Damit wäre auch SPD-Außenminister Sigmar Gabriel im Boot, dessen Teilnahme Schulz eigentlich verhindern wollte. Auf CSU-Seite überrascht, dass der designierte neue Bayerische Ministerpräsident und starke Mann der CSU, Markus Söder, nicht auf der Liste steht. Wie es heißt, habe er selbst verzichtet. Das könne später noch Probleme nach sich ziehen.

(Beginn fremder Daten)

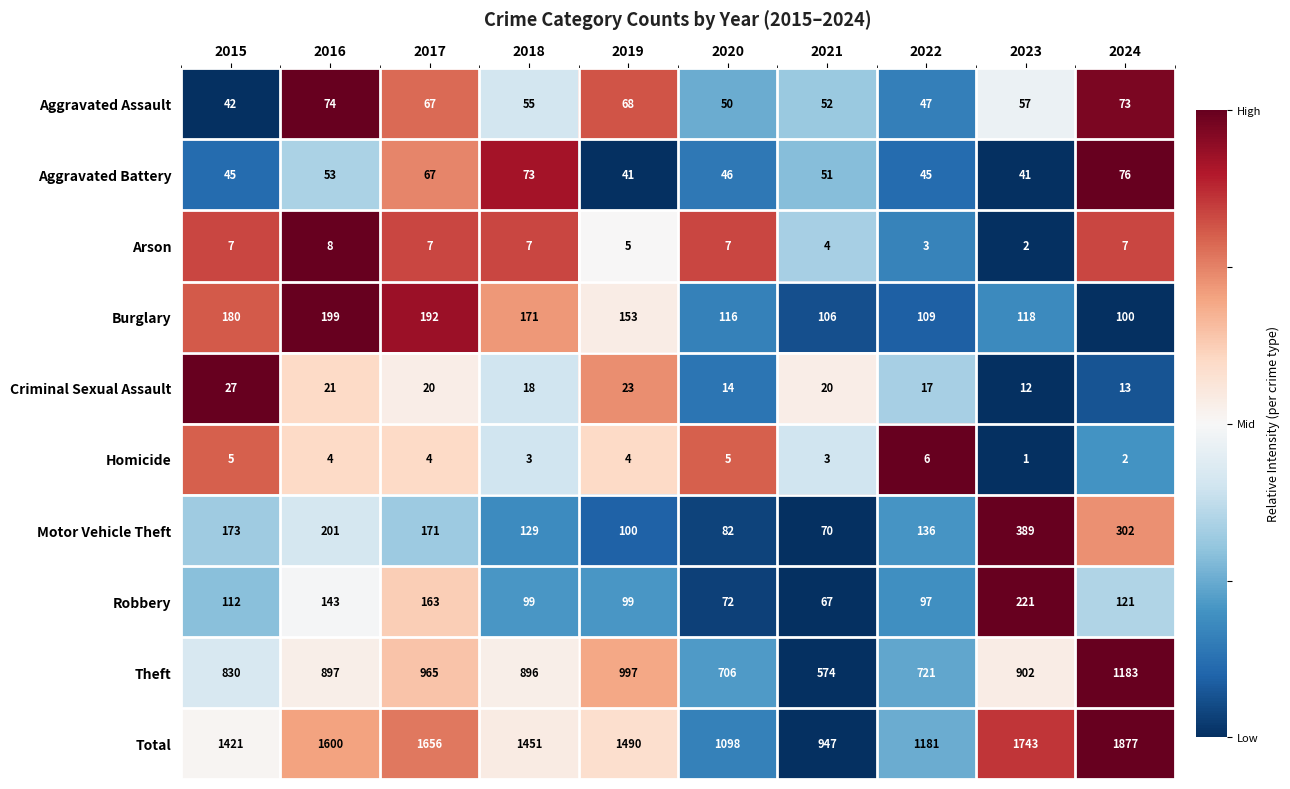

At which category is the sum across all series the highest?

2024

Beginnen sollen die Verhandlungen am Freitag mit den Facharbeitsgruppen, die sich mit nur leichten Veränderungen an der Zusammensetzung der Sondierung orientieren. Verhandelt wird bis Montagmittag. Darauf folgt die nächste verhandlungsfreie Sitzungswoche des Bundestages. Dann werden die Fachgespräche wieder von Freitag bis Montag fortgesetzt. Der weitere Verhandlungsverlauf orientiert sich danach am Sachstand.

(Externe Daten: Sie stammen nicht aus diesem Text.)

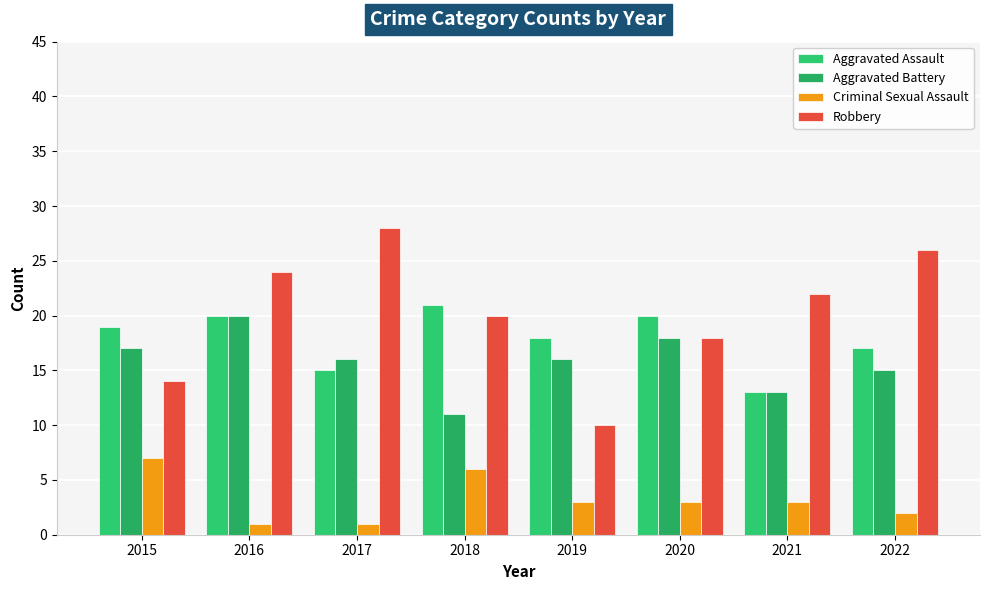

What is the difference between the second highest and minimum values in the Criminal Sexual Assault series?

5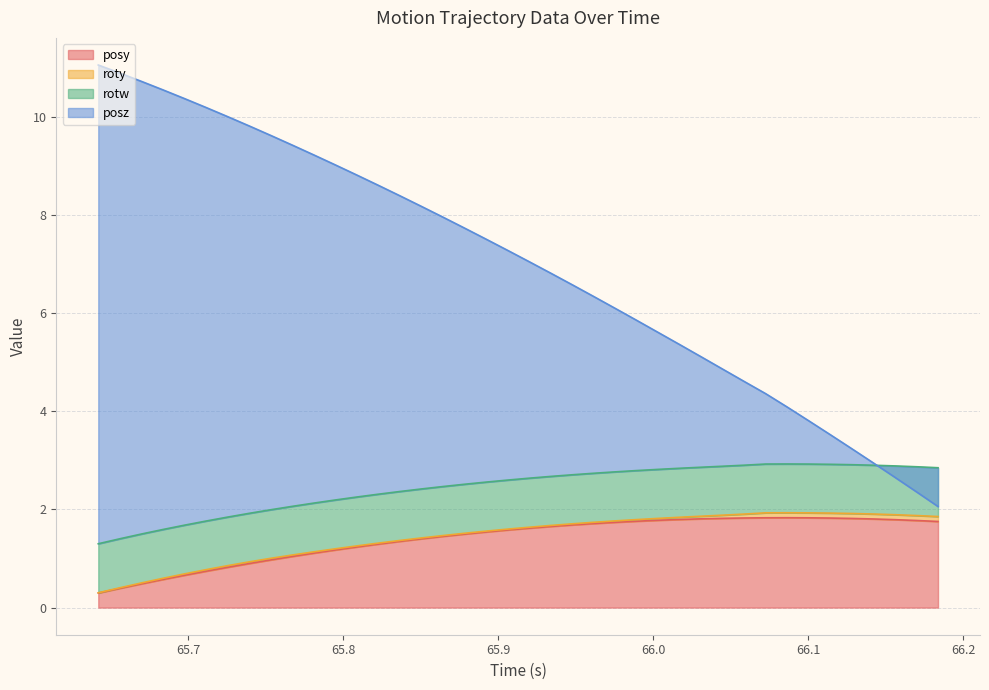

What is the value of the posz point at the 22nd from the left?

6.8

In den besonders kritischen Themen zeichnen sich Kompromisslinien ab: Bereits vereinbart ist die Rückkehr zur paritätischen Finanzierung der GKV. Für die Bürgerversicherung hat die SPD bereits ein politisch geschmeidigeres Wording gefunden: „Ende der Zwei-Klassen-Medizin“, lautet jetzt die Überschrift. Die Union ist bereit, konkrete Maßnahmen zur Verbesserung der Situation der Kassenpatienten – beispielsweise bei der Verkürzung der Wartezeitung in der Arztpraxis – mitzugehen. Unklar ist, ob CDU und CSU einer Angleichung der Arzthonorare für PKV- und GKV-Patienten zustimmen werden. Das gilt auch für die von der SPD geforderte GKV-Wechseloption für Beamte.

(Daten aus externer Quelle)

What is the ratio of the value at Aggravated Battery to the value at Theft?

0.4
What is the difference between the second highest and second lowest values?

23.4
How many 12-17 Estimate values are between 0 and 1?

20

Allerdings sandte Unionsfraktionschef Kauder (CDU) bereits deutliche Kompromisssignale an die Sozialdemokraten: „Bei der Gesundheitsversorgung will natürlich auch die Union Verbesserungen“, sagte Kauder den Zeitungen der Funke Mediengruppe. Zwar lehne er die von der SPD geforderte Vereinheitlichung der Ärztehonorare ab. „Eine pauschale Angleichung der Ärztehonorare würde vermutlich fünf Milliarden Euro kosten“, sagte er. „Die bringt uns auch nicht weiter.“ Dagegen wären „höhere Honorare für die Behandlung von Kassenpatienten“ aus seiner Sicht „ein sinnvolles Instrument“.
Mit einer Reform der Honorarordnung könnte die GroKo noch ein weiteres Problem angehen: den Ärztemangel in ländlichen Gegenden. Bislang lassen sich Ärzte vor allem dort nieder, wo lukrative Privatpatienten sind. Eine angemessenere Honorarverteilung könnte Anreize dafür schaffen, dass Ärzte sich wieder auf dem Land ansiedeln. Wie und in welcher Intensität die aktuellen Apothekenthemen angesprochen werden, ist völlig offen.
Auch beim Arbeitsrecht gibt es Kompromisschancen. Hier dringt die SPD darauf, die Möglichkeit abzuschaffen, Arbeitnehmer bis zu zwei Jahre ohne sachlichen Grund befristet einzustellen. CSU und CDU hatten selbst in ihrem Wahlprogramm versprochen, sie würden „offenkundige Missbräuche abstellen“. Angesichts des wachsenden Arbeitskräftemangel müssen Firmen sowieso zunehmend um Bewerber buhlen – und stellen von vornherein unbefristet ein, um attraktiver zu werden. Die CDU will die sachgrundlose Befristung von Arbeitsverträgen zunächst im öffentlichen Dienst angehen. Denn hier ist das Phänomen unter anderem bei Lehrern weiter verbreitet als in der freien Wirtschaft. Hier könnten auch die SPD-Ministerpräsidenten mitwirken, die eigenen Forderungen in die Tat umzusetzen, heißt es in der Union.
In der Union würde man es durchaus begrüßen, wenn SPD-Chef Schulz in das neuen GroKo-Kabinett einträte: Säße Schulz nicht am Kabinettstisch, sänke sonst seine Autorität in der SPD noch weiter mir unabsehbaren Folgen. Auch das könnte zu einer Belastung für die Regierungsarbeit werden. In den jüngsten Umfragen rutschte die SPD bereits auf nur noch 17 Prozent.